As an example, let’s profile the following query:
PROFILE
MATCH (u :`User`)-[r :READ *0..2]->(b :`Book`)
RETURN b
LIMIT 10
The output we get from the Neo4j web console…
The profile shows us the estimate or projected number of values matched at each stage of the query: users, books read by users with the specified path distance, and our matched users. The variable db hits is a generic measure of the number of operations the db will performance to run the query. This is a practical tool for tuning our queries, because we can gauge the cost of the query, and the amount of data the algorithm will search through. By knowing how Cypher is actually executing our queries, wen can devise and test different queries until we find the most efficient way possible to get the information we want.
Step 10: Check the File Limit Set for Neo4j
In Linux/Unix systems, each user process has limit on the number of files it can open at one time. I am referring to the ulimit -n
variable, for those of you that are familiar with it. This value is very important for neo4j, as explained in the Linux Performance Guide section of their documentation.
If you want to have this limit adjusted each time Neo4j starts, you can modify the neo4j start script, or just set it to your environment before starting neo4j. The value you’d want to set to depends on how you plan on using the database. Truthfully, there isn’t clear guideline on what to set the value to. You can start with the recommended value of 40000, and take it from there. Test and measure.
Step 11: Adjust Your Memory Configuration If Needed
If your the database isn’t responding well enough for you, you can always adjust its memory allocation configuration for the database, and JVM process. For example, you can define how much memory should be mapped for properties and relationships, as well as your standard JVM memory configuration. You can refer to their Performance Guide webpage for explanation on how to achieve this.

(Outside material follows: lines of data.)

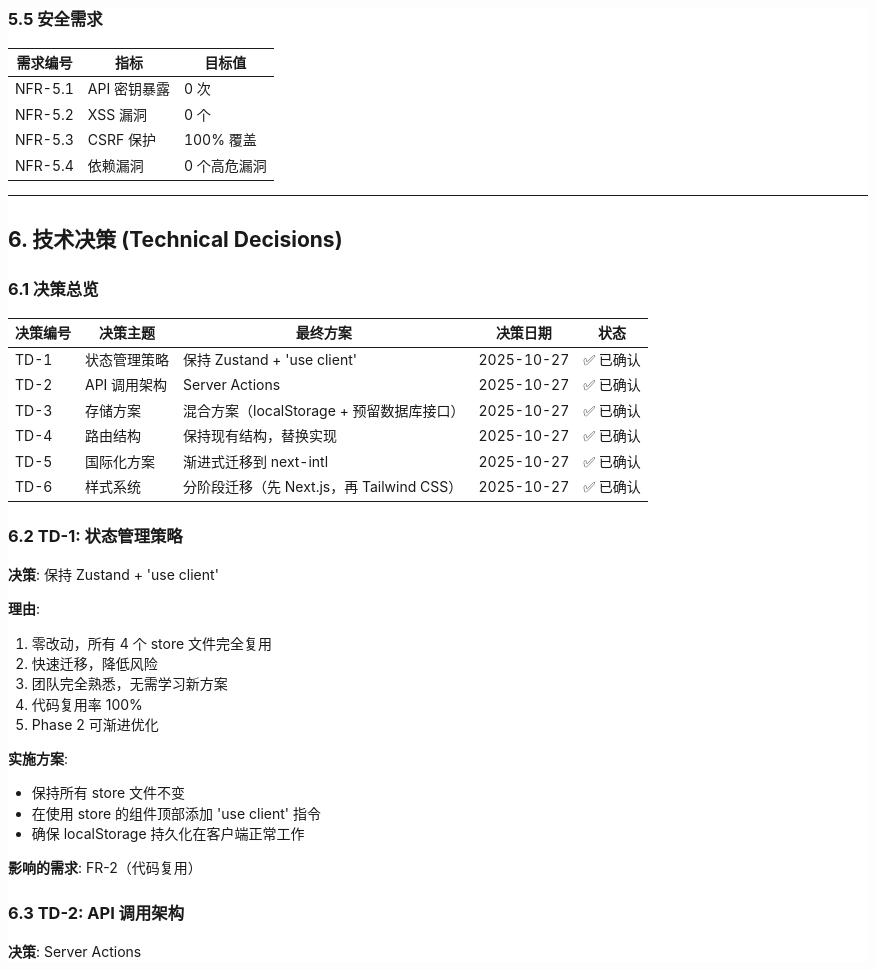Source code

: ### 5.5 安全需求

| 需求编号 | 指标 | 目标值 |
|---------|------|--------|
| NFR-5.1 | API 密钥暴露 | 0 次 |
| NFR-5.2 | XSS 漏洞 | 0 个 |
| NFR-5.3 | CSRF 保护 | 100% 覆盖 |
| NFR-5.4 | 依赖漏洞 | 0 个高危漏洞 |

---

## 6. 技术决策 (Technical Decisions)

### 6.1 决策总览

| 决策编号 | 决策主题 | 最终方案 | 决策日期 | 状态 |
|---------|---------|---------|---------|------|
| TD-1 | 状态管理策略 | 保持 Zustand + 'use client' | 2025-10-27 | ✅ 已确认 |
| TD-2 | API 调用架构 | Server Actions | 2025-10-27 | ✅ 已确认 |
| TD-3 | 存储方案 | 混合方案（localStorage + 预留数据库接口） | 2025-10-27 | ✅ 已确认 |
| TD-4 | 路由结构 | 保持现有结构，替换实现 | 2025-10-27 | ✅ 已确认 |
| TD-5 | 国际化方案 | 渐进式迁移到 next-intl | 2025-10-27 | ✅ 已确认 |
| TD-6 | 样式系统 | 分阶段迁移（先 Next.js，再 Tailwind CSS） | 2025-10-27 | ✅ 已确认 |

### 6.2 TD-1: 状态管理策略

**决策**: 保持 Zustand + 'use client'

**理由**:
1. 零改动，所有 4 个 store 文件完全复用
2. 快速迁移，降低风险
3. 团队完全熟悉，无需学习新方案
4. 代码复用率 100%
5. Phase 2 可渐进优化

**实施方案**:
- 保持所有 store 文件不变
- 在使用 store 的组件顶部添加 'use client' 指令
- 确保 localStorage 持久化在客户端正常工作

**影响的需求**: FR-2（代码复用）

### 6.3 TD-2: API 调用架构

**决策**: Server Actions
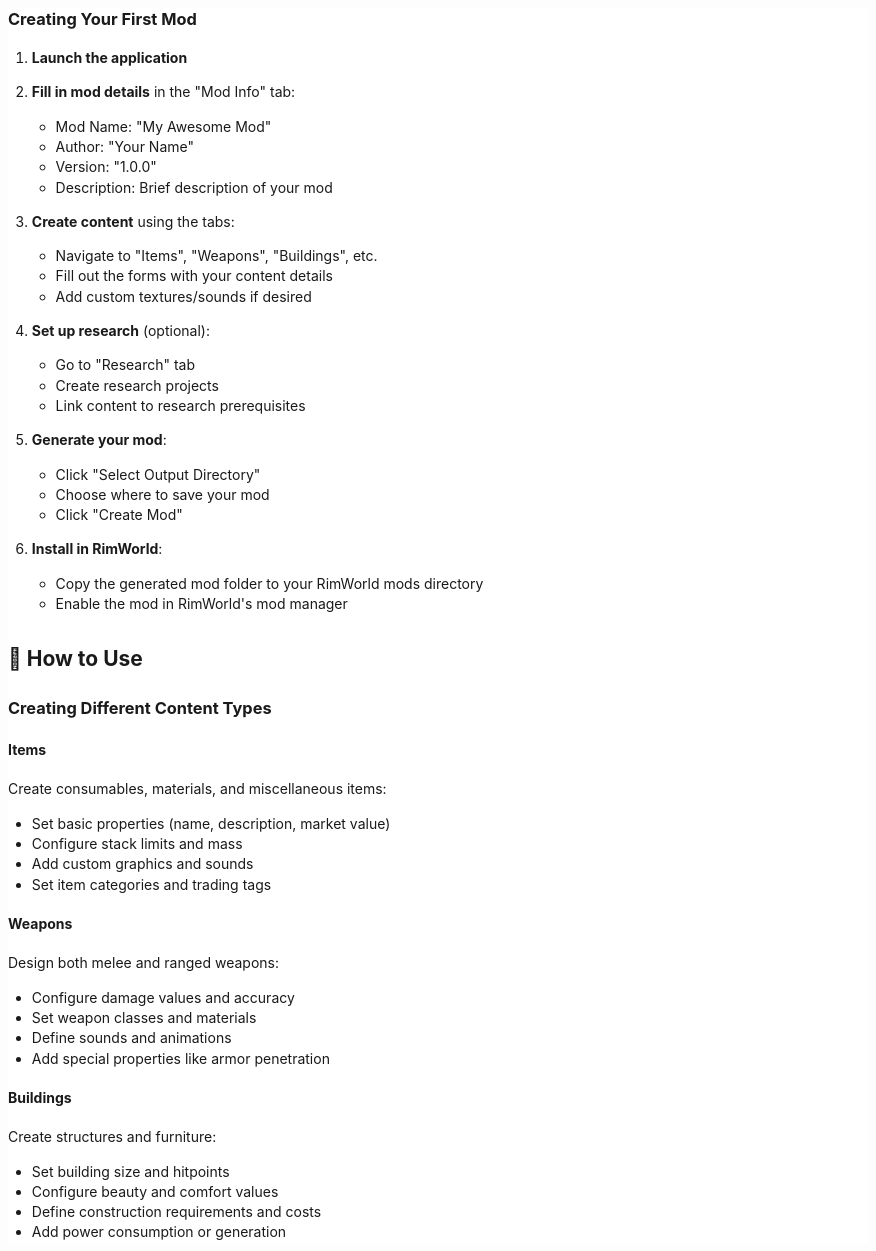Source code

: ### Creating Your First Mod

1. **Launch the application**
2. **Fill in mod details** in the "Mod Info" tab:
   - Mod Name: "My Awesome Mod"
   - Author: "Your Name"
   - Version: "1.0.0"
   - Description: Brief description of your mod

3. **Create content** using the tabs:
   - Navigate to "Items", "Weapons", "Buildings", etc.
   - Fill out the forms with your content details
   - Add custom textures/sounds if desired

4. **Set up research** (optional):
   - Go to "Research" tab
   - Create research projects
   - Link content to research prerequisites

5. **Generate your mod**:
   - Click "Select Output Directory"
   - Choose where to save your mod
   - Click "Create Mod"

6. **Install in RimWorld**:
   - Copy the generated mod folder to your RimWorld mods directory
   - Enable the mod in RimWorld's mod manager

## 📖 How to Use

### Creating Different Content Types

#### Items

Create consumables, materials, and miscellaneous items:

- Set basic properties (name, description, market value)
- Configure stack limits and mass
- Add custom graphics and sounds
- Set item categories and trading tags

#### Weapons

Design both melee and ranged weapons:

- Configure damage values and accuracy
- Set weapon classes and materials
- Define sounds and animations
- Add special properties like armor penetration

#### Buildings

Create structures and furniture:

- Set building size and hitpoints
- Configure beauty and comfort values
- Define construction requirements and costs
- Add power consumption or generation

Step 12: Be Conservative With Concurrency
Neo4j provides a High Availability cluster that lets you setup up replicas to scale data reads. Unfortunately, this option is only available through in the Enterprise Edition for a fee. Now, with a data exchange mechanism based on REST, it’s not hard to imagine highly concurrent operations, accessing disperse parts of the graph turning our server sluggish, and at times non-responsive. We need to work around this limitation by being conservative with the number of concurrent requests we make. For example, while we’re inserting or retrieving a large amounts of data, e.g. 100000 nodes, instead of doing it one at a time, we can actually send 50 to 100 queries at a time, effectively reducing our number of connections by a factor of 50 to 100, with the transactional endpoint. Neo4j will execute all of them, and return the result for each in set. Now, while this number may seem big, it shouldn’t be a problem if we’re operating with labeled nodes with indexed properties, and making use of parameters on queries. Also, while running bulk write transactions, we should avoid reading data at the same time. And always, always, keep your queries narrowed to parts of the graph only.
By following these steps, should be able to have a performant graph database, helping you uncover connections between millions of nodes without breaking your server’s back.